Stranger Visions, Somatic Traces Of DNA

Stranger-Visions,-Somatic-Traces-Of-DNA

Anyone who has gone through New York in recent months may be unaware of Heather Dewey-Hagborg‘s Stranger Visions. This is a project that exacerbates the concept of surveillance, allowing it to creep into our most private and intimate sphere: our genetic profile. The artist has engaged with picking up hair, cigarette butts and chewing gum from roadsides and public places, before extracting DNA and inserting the data obtained into software able to reconstruct the facial shape of the owners of the organic material. Using a 3D printer, she has transformed those residues in real portrait sculptures. This provocative gesture questions the extreme ease of finding and manipulating an individual’s genetic information: each of us continually leaves around biological traces that are very easy to steal. It’s part of our nature as embodied subjects – there is no consensus that you can refuse to sign, no form for choosing not to enter personal data.
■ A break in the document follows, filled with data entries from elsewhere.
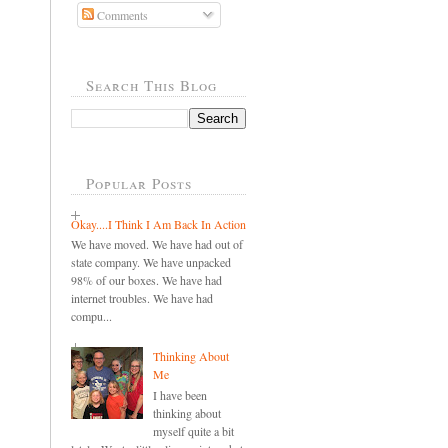
Comments
Search This Blog
Popular Posts
Okay....I Think I Am Back In Action
We have moved. We have had out of
state company. We have unpacked
98% of our boxes. We have had
internet troubles. We have had
compu...
Thinking About
Me
I have been
thinking about
myself quite a bit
The storage and handling of genetic information is a reality that today has practical implications in medical science and forensics activity. Stranger Visions is fearful of the involution of this reality in a scenario that seems sci-fi, but is already dramatically possible, a scenario in which it’s easily possible implement the most radical of identity thefts: cloning and genetic determinism. For Dewey-Hagborg the situation is extremely delicate, so much so that on her blog she expresses some doubts about the open source release of the software used to reconstruct faces – imagine the possible uses!